August 2020
tl;dr: Use deep reinforcement learning to refine mono3D results.
The proposed RAR-Net is a plug-and-play refinement module and can be used with any mono3D pipeline. This paper comes from the same authors as FQNet. Instead of passively scoring densely generated 3D proposals, RAR-Net uses an DRL agent to actively refine the coarse prediction. Similarly, shift RCNN actively learns to regress the differene.
RAR-Net encodes the 3D results as a 2D rendering with color coding. The idea is very similar to that of FQNet which encodes the 2D projection of 3D bbox as a wireframe and directly rendered on top of the input patch. This is the "direct projection" baseline in RAR-Net. Instead, RAR-Net uses a parameter aware data enhancement. and encodes semantic meaning of the surfaces as well (each surface of the box is painted in a specific color).
The idea of training a DRL agent to do object detection or refinement is not new. It is very similar to the idea of Active Object Localization with Deep Reinforcement Learning ICCV 2015.

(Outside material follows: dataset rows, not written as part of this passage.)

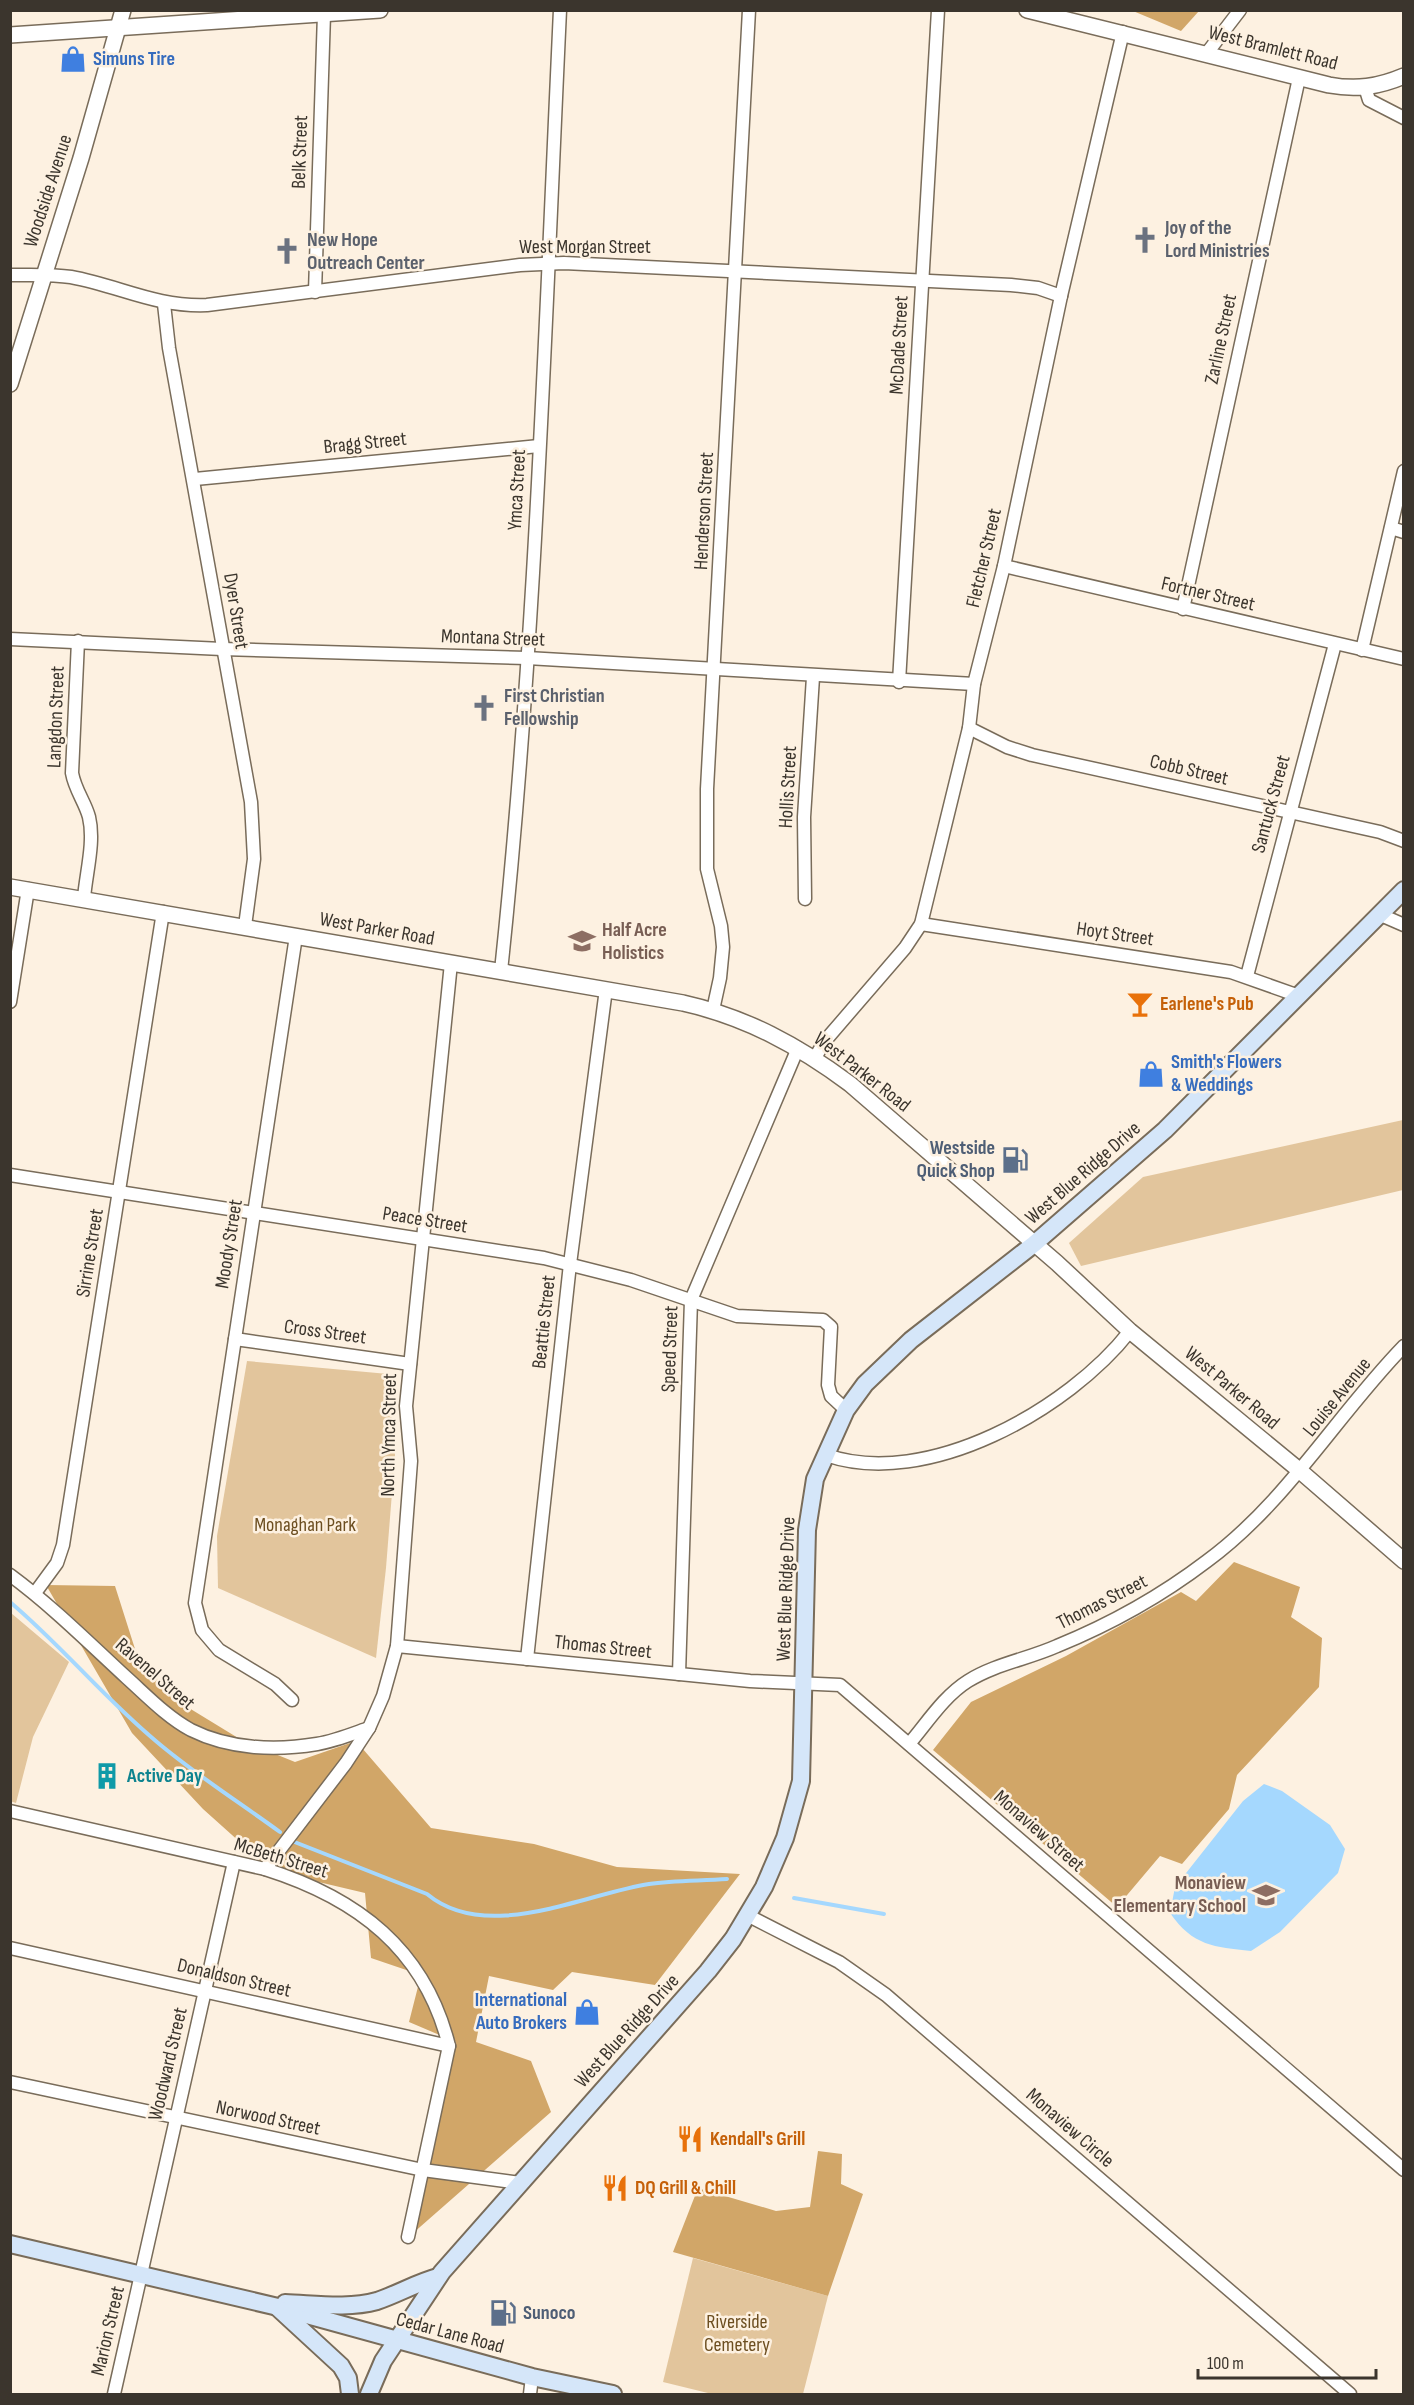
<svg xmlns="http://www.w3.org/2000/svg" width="1414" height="2405" viewBox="0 0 1414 2405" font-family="'Sofia Sans Condensed',sans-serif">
	<rect width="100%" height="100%" fill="#fdf1e1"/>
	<g fill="#e2c59c">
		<polygon points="1403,1120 1403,1190 1081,1266 1069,1243 1143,1177"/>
		<polygon points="247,1361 388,1374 395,1455 386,1568 376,1658 218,1588 217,1536"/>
		<polygon points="11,1613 69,1662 33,1737 16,1803 10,1801"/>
		<polygon points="693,2258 828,2296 803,2394 712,2394 663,2382"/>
	</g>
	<g fill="#d1a668">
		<polygon points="1133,11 1199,11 1181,31"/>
		<polygon points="1234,1562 1300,1587 1291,1617 1322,1638 1319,1687 1237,1775 1229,1809 1182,1864 1160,1856 1117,1907 933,1750 971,1702 1066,1656 1181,1592 1196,1601"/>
		<polygon points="46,1585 115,1586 135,1649 171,1697 243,1741 295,1762 356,1741 431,1828 534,1844 617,1867 740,1874 655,1985 572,1972 553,1990 489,1976 476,2042 531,2061 551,2112 412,2234 456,2042 409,2022 421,1975 371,1958 365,1893 272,1871 203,1809 132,1733"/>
		<polygon points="818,2151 842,2154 841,2184 863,2194 828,2296 673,2252 698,2188 776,2211 810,2207"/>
	</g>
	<path fill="#a5d8fe" d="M1264,1784L1282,1791L1330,1825L1345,1849L1338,1873L1280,1932L1251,1951C1214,1947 1193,1946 1170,1913L1175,1887L1243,1801Z"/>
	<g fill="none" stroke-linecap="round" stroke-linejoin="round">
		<g stroke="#a5d8fe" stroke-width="4">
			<path d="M10,1602C62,1646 105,1699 157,1742C196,1775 239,1802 280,1832"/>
			<path d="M292,1841L427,1894C487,1944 584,1894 649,1884C674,1880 701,1881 727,1879"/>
			<polyline points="794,1898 884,1914"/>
		</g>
		<defs>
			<g id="minor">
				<polyline points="1207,53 1240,10"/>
				<polyline points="1365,87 1369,100 1404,118"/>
				<path d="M10,275C30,275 52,274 71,277C120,286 155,307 207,305L520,265L564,263L1011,285L1038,288L1061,296"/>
				<polyline points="315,292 324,14"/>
				<polyline points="164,304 169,348 251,802 254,859 245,926"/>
				<polyline points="195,479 539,446"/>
				<polyline points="1391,528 1404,532"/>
				<polyline points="1004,566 1404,659"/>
				<polyline points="1183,609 1299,78"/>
				<polyline points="10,639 222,649 527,658 974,684"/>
				<path d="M78,641L72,773C75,790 85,802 89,817C95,842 86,873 84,898"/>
				<polyline points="1362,650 1404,471"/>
				<polyline points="899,682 938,10"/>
				<polyline points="969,728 1007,747 1032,755 1380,832 1404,841"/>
				<polyline points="805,899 804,817 813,677"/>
				<polyline points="1381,915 1404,925"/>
				<polyline points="921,924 1231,972 1299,996"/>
				<path d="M501,971C535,652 545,331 560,10"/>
				<polyline points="1247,976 1335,644"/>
				<polyline points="10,1002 28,889"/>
				<polyline points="713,1010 720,978 723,947 721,926 707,869 707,789 749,10"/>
				<polyline points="815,1058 824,1042 905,948 921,924 969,728 974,684 1004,566 1061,296 1123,32"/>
				<polyline points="10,1175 544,1258 631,1280 737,1316 823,1320 831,1327 828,1385 831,1396 846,1410"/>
				<polyline points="235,1339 410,1364"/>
				<path d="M826,1455C927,1490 1069,1409 1130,1331"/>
				<path d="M10,1575C52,1606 89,1643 127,1678C147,1696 167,1717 191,1730C229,1749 275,1751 317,1744C335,1741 352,1734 369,1728"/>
				<polyline points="35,1593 57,1563 63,1545 163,912"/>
				<polyline points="397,1646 750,1681 840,1685 1404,2170"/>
				<polyline points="527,1659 570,1264 606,989"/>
				<polyline points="679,1674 691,1300 798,1048"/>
				<polyline points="292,1700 275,1684 219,1650 202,1630 195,1603 296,936"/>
				<path d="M909,1744C927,1723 944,1696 968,1681C995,1664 1028,1659 1057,1646C1111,1624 1161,1596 1207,1561C1286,1503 1336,1416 1404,1346"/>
				<path d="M10,1811L265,1869C357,1898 425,1949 449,2046L408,2237"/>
				<polyline points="265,1869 346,1763 369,1728 383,1696 397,1646 411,1461 406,1406 451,963"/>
				<polyline points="747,1915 839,1962 886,1995 1350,2394"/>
				<polyline points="10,1948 449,2046"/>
				<polyline points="10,2082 423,2170 520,2183"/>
				<polyline points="114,2394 234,1862"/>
				<polyline points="530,2394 532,2377"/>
			</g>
			<g id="tertiary">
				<path d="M1027,10L1329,85C1356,90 1378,87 1404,76"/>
				<polyline points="10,35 380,10"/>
				<polyline points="10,384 81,158 123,10"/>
				<path d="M10,887L683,1003C746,1017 799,1046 850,1084L1057,1263L1130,1331L1299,1470L1404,1561"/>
			</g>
			<g id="secondary">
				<polyline points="10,2244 278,2307 532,2377 613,2394"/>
				<path d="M285,2303C315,2304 348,2309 377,2301C398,2294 416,2283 438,2277"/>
				<polyline points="278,2308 341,2366 348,2378 350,2394"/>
				<polyline points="369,2394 383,2361 442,2272 708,1971 733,1939 764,1887 785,1838 801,1781 807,1530 815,1479 846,1410 865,1384 911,1340 1034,1244 1165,1130 1404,890"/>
			</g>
		</defs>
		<use href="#minor" stroke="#796c5a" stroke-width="15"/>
		<use href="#tertiary" stroke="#796c5a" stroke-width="18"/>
		<use href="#secondary" stroke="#796c5a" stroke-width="20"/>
		<use href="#minor" stroke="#fff" stroke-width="12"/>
		<use href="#tertiary" stroke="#fff" stroke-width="15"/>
		<use href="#secondary" stroke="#d5e6f9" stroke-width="16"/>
	</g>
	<defs>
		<symbol id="shop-bare" viewBox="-9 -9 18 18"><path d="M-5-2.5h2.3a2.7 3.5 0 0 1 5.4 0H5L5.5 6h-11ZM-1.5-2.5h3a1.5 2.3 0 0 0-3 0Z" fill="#3f7fe0" stroke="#fdf1e1" stroke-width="2.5" paint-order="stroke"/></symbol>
		<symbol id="church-bare" viewBox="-9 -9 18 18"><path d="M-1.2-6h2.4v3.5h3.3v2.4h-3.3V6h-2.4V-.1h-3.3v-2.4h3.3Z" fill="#6b7280" stroke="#fdf1e1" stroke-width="2.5" paint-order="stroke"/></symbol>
		<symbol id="school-bare" viewBox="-9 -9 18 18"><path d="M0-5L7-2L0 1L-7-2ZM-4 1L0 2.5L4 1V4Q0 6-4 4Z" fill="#8d6e63" stroke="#fdf1e1" stroke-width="2.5" paint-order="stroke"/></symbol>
		<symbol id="bar-bare" viewBox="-9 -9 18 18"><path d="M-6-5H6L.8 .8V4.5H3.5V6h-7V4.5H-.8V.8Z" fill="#e8710a" stroke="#fdf1e1" stroke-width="2.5" paint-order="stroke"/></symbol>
		<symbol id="fuel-bare" viewBox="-9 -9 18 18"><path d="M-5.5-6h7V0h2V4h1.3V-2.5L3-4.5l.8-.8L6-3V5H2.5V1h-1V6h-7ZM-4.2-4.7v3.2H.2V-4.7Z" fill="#5c6f8a" stroke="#fdf1e1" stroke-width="2.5" paint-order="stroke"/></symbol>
		<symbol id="building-bare" viewBox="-9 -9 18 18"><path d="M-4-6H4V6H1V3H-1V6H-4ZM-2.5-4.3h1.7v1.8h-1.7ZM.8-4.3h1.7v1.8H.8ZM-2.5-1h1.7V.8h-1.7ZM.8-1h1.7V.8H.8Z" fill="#0f9aa8" stroke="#fdf1e1" stroke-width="2.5" paint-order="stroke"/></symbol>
		<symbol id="restaurant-bare" viewBox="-9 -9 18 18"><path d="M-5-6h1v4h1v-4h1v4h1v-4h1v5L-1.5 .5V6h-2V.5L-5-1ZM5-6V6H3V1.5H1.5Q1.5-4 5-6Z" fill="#e8710a" stroke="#fdf1e1" stroke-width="2.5" paint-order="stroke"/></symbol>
	</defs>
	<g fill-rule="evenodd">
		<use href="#shop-bare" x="54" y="40" width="38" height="38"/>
		<use href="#church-bare" x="1126" y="221" width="38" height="38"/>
		<use href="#church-bare" x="268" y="232" width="38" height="38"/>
		<use href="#church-bare" x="465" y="689" width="38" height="38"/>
		<use href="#school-bare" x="563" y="922" width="38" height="38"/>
		<use href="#bar-bare" x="1121" y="985" width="38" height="38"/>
		<use href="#shop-bare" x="1132" y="1055" width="38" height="38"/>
		<use href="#fuel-bare" x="996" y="1141" width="38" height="38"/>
		<use href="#building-bare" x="88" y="1757" width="38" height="38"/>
		<use href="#school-bare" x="1247" y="1876" width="38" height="38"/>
		<use href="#shop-bare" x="568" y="1993" width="38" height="38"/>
		<use href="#restaurant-bare" x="671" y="2120" width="38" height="38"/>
		<use href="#restaurant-bare" x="596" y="2169" width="38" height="38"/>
		<use href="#fuel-bare" x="484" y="2294" width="38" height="38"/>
	</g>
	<g text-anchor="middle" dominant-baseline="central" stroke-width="5" stroke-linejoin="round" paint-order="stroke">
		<g font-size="20" fill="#3b352d" stroke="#fdf1e1">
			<text transform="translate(1273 48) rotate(14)">West Bramlett Road</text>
			<text transform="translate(300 152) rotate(-88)">Belk Street</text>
			<text transform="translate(48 191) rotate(-72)">Woodside Avenue</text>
			<text x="585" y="247">West Morgan Street</text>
			<text transform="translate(1221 339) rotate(-78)">Zarline Street</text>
			<text transform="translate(899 345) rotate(-87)">McDade Street</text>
			<text transform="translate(365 443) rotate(-6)">Bragg Street</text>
			<text transform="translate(517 490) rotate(-87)">Ymca Street</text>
			<text transform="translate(704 511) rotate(-87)">Henderson Street</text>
			<text transform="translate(984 558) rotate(-77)">Fletcher Street</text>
			<text transform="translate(1208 594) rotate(13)">Fortner Street</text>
			<text transform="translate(236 611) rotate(81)">Dyer Street</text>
			<text transform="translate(493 638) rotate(2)">Montana Street</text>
			<text transform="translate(56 717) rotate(-88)">Langdon Street</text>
			<text transform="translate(1189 770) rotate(13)">Cobb Street</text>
			<text transform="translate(788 787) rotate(-87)">Hollis Street</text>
			<text transform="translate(1271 804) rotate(-75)">Santuck Street</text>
			<text transform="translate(377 929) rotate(10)">West Parker Road</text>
			<text transform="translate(1115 934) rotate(8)">Hoyt Street</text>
			<text transform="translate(862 1072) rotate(38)">West Parker Road</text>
			<text transform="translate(1083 1173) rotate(-41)">West Blue Ridge Drive</text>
			<text transform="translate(425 1220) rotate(9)">Peace Street</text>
			<text transform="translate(229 1244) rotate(-81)">Moody Street</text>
			<text transform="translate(90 1253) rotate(-81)">Sirrine Street</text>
			<text transform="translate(544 1322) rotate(-84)">Beattie Street</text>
			<text transform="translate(325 1332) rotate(8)">Cross Street</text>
			<text transform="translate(670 1349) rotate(-88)">Speed Street</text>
			<text transform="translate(1232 1388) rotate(40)">West Parker Road</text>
			<text transform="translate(1337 1397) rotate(-51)">Louise Avenue</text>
			<text transform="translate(389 1435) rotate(-89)">North Ymca Street</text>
			<text transform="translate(786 1589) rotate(-88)">West Blue Ridge Drive</text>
			<text transform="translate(1102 1602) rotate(-27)">Thomas Street</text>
			<text transform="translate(603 1647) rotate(6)">Thomas Street</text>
			<text transform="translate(155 1674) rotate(41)">Ravenel Street</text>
			<text transform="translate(1039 1831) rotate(41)">Monaview Street</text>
			<text transform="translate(281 1858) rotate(17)">McBeth Street</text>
			<text transform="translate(234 1978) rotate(13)">Donaldson Street</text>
			<text transform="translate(627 2031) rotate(-48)">West Blue Ridge Drive</text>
			<text transform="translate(168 2064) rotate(-77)">Woodward Street</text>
			<text transform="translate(268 2118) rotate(12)">Norwood Street</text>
			<text transform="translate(1070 2128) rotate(41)">Monaview Circle</text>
			<text transform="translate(108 2331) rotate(-77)">Marion Street</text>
			<text transform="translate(450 2333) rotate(15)">Cedar Lane Road</text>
		</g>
		<g font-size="20" font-weight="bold" fill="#366cbe" stroke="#fdf1e1" text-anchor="start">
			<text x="93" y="59">Simuns Tire</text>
			<text x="1171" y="1062">Smith's Flowers<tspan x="1171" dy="23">&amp; Weddings</tspan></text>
			<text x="567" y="2000" text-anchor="end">International<tspan x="567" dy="23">Auto Brokers</tspan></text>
		</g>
		<g font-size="20" font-weight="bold" fill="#5b616d" stroke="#fdf1e1" text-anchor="start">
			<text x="1165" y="228">Joy of the<tspan x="1165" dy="23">Lord Ministries</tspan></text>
			<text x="307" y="240">New Hope<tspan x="307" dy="23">Outreach Center</tspan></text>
			<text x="504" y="696">First Christian<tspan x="504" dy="23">Fellowship</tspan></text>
		</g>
		<g font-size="20" font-weight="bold" fill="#785e54" stroke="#fdf1e1" text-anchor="start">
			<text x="602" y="930">Half Acre<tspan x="602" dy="23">Holistics</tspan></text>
			<text x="1246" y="1883" text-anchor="end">Monaview<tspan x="1246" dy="23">Elementary School</tspan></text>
		</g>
		<g font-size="20" font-weight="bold" fill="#c56008" stroke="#fdf1e1" text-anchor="start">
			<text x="1160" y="1004">Earlene's Pub</text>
			<text x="710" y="2139">Kendall's Grill</text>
			<text x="635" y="2188">DQ Grill &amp; Chill</text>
		</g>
		<g font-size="20" font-weight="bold" fill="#4e5e75" stroke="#fdf1e1" text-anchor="end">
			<text x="995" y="1148">Westside<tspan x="995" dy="23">Quick Shop</tspan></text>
			<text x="523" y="2313" text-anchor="start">Sunoco</text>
		</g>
		<g font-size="20" fill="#6c4e20" stroke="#fdf1e1">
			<text x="305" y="1525">Monaghan Park</text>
			<text x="737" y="2322">Riverside<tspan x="737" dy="23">Cemetery</tspan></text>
		</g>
		<g font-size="20" font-weight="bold" fill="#0d838f" stroke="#fdf1e1" text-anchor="start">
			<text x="127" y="1776">Active Day</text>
		</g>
	</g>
	<rect width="1414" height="2405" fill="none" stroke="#3b352d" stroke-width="24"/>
	<path d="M1198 2369v9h178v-9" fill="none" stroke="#3b352d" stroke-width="3"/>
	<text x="1207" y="2369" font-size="18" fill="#3b352d" stroke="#fdf1e1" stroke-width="4.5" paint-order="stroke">100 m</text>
</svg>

- The curse of sampling in the 3D space. The probability to generate a good sample is lower than in 2D space.
- Single action: moving in one direction at a time is the most efficient, as the training data collected in this way is the most concentrated, instead of scattered throughout 3D space.
- One stage vs Two stage vs MDP
- one stage is not good enough. Two stages are hard to train separately. Thus MDP via DRL, as there is no optimal path to supervise the agent.
- DQN
- input: cropped image patch + parameter-aware data enhancement (color coded cuboid projection)
- output: Q-values for 15 actions. (2 * 7 DoF adjustment + one STOP/None action)
- Each action is discrete during each iteration, and it is in allocentric coordinate system instead of global system. This helps to learn the DQN same action for the same appearance.
- Reward is +1 if the 3D IoU increase, -1 if decreases.
- The training data is generated from jittering the GT.
- There are two commonly used split for KITTI validation dataset, one from mono3D from UToronto, and one from Savarese from Stanford. It should be checked to perform apple-to-apple comparison. Similarly, there are different validation split for monocular depth estimation.
- What is the alternative to RL? There is one baseline with all the features as RAR-Net but without RL in Table 5.